Because you are scared you can’t keep them, you reign yourself in and have taught yourself how to make obeying rules a talent. You don’t want to change because you are so scared that people might see the real you and flee. Sleep terrifies you. Death is a constant shadow, both a nagging fear and an unspoken wish. You think you are damaged, broken beyond repair, and so you’ve given up on every one of your dreams. You don’t think you are worthy of them.
These are the reasons you sit curled into a fetal position in the corner, unwilling to get hurt by doing anything that’s not carefully weighed first.
But I know the other ways that make you different. I know the ways that make you truly special. You are very thoughtful. Like with the bird and the late night story-telling. You are the care-taker, remembering to make the most out of every, single moment. You are the best listener. You see the details. You are an abundance of potential, more so than any of the bubbly girls you wish you were more like. You try really hard to do the best at whatever you do. You are creative and, beneath the silence, you are a beautiful songbird. You’re scared… but you teach magic and wonder and hope.
Mostly, you are loved.
I wish I could have told you that, shown you that, when you lathered yourself in the dandelion oil you made. The next morning, when you woke, you quickly ran outside, stared up at the sky.

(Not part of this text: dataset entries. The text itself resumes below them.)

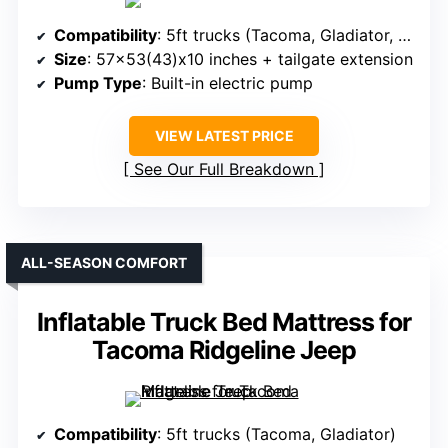
Compatibility
: 5ft trucks (Tacoma, Gladiator, Ranger, etc.)
Size
: 57×53(43)x10 inches + tailgate extension
Pump Type
: Built-in electric pump
VIEW LATEST PRICE
See Our Full Breakdown
ALL-SEASON COMFORT
Inflatable Truck Bed Mattress for
Tacoma Ridgeline Jeep
Compatibility
: 5ft trucks (Tacoma, Gladiator)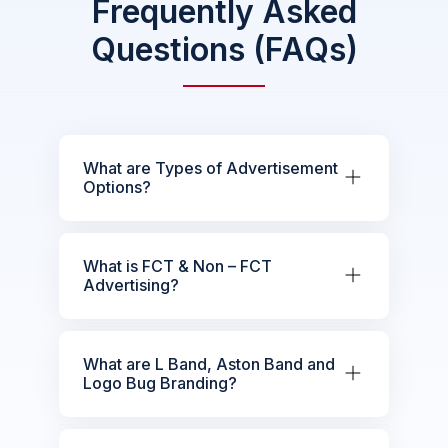
Frequently Asked
Questions (FAQs)
What are Types of Advertisement
Options?
What is FCT & Non – FCT
Advertising?
What are L Band, Aston Band and
Logo Bug Branding?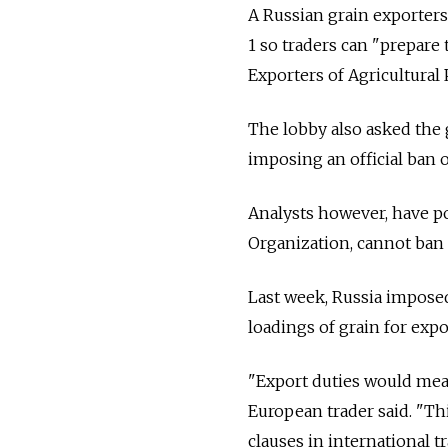
A Russian grain exporter
1 so traders can "prepare
Exporters of Agricultural
The lobby also asked the
imposing an official ban 
Analysts however, have p
Organization, cannot ban e
Last week, Russia imposed
loadings of grain for expo
"Export duties would mean 
European trader said. "Th
clauses in international tr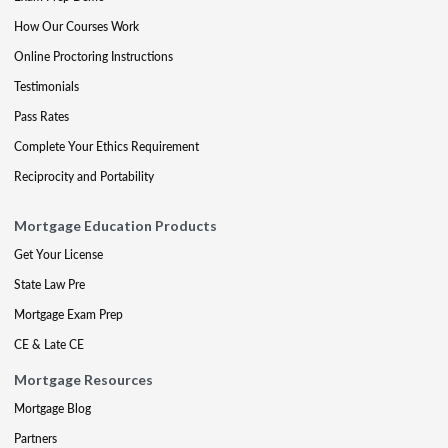
How Our Courses Work
Online Proctoring Instructions
Testimonials
Pass Rates
Complete Your Ethics Requirement
Reciprocity and Portability
Mortgage Education Products
Get Your License
State Law Pre
Mortgage Exam Prep
CE & Late CE
Mortgage Resources
Mortgage Blog
Partners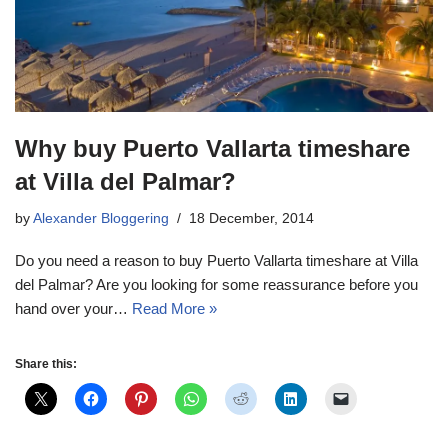
Why buy Puerto Vallarta timeshare
at Villa del Palmar?
by
Alexander Bloggering
18 December, 2014
Do you need a reason to buy Puerto Vallarta timeshare at Villa
del Palmar? Are you looking for some reassurance before you
hand over your…
Read More »
Share this: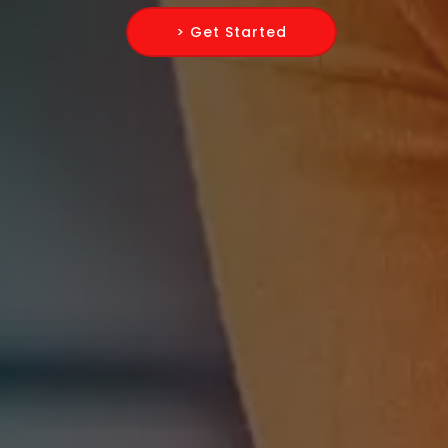
> Get Started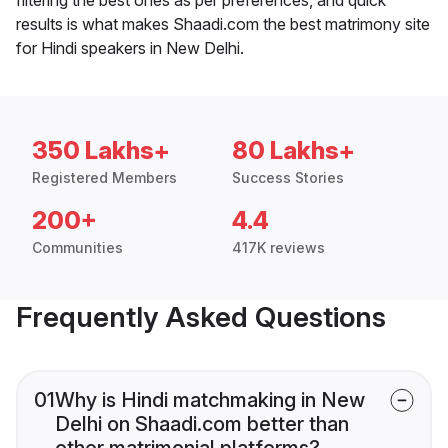
results is what makes Shaadi.com the best matrimony site
for Hindi speakers in New Delhi.
350 Lakhs+
80 Lakhs+
Registered Members
Success Stories
200+
4.4
Communities
417K reviews
Frequently Asked Questions
01
Why is Hindi matchmaking in New
Delhi on Shaadi.com better than
other matrimonial platforms?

It was blue… but in a sky-blue, pale sort of way. Puffy clouds dotted the heavens; maybe that was why. You looked down at the grass. It was green… but you couldn’t remember it being a brighter green than before.
Shoulders slumped, you shuffled back into the house, to the bathroom. You stared into the mirror. The freckles were still there across the bridge of your nose, the gap was still there between your front teeth.
You turned your right palm over, held it in your left hand. Using your two fingers, you stroked the soft skin of your right wrist. Your skin felt softer, smoother. And you didn’t feel the ants. Maybe the dandelion oil halfway worked.
You’d put more on every day until it was empty, everyday hoping to see the world differently. Hoping to be a bit more like a dandelion: bright and beautiful. But when the oil ran out, a piece of you dropped. You didn’t make more.
You still rub your inside wrist, though, without realizing you’re doing it. I wonder every time I catch you: are you thinking of the oil or is it a way to feel the beating pulse, to remind yourself that, normal or not, you’re still alive?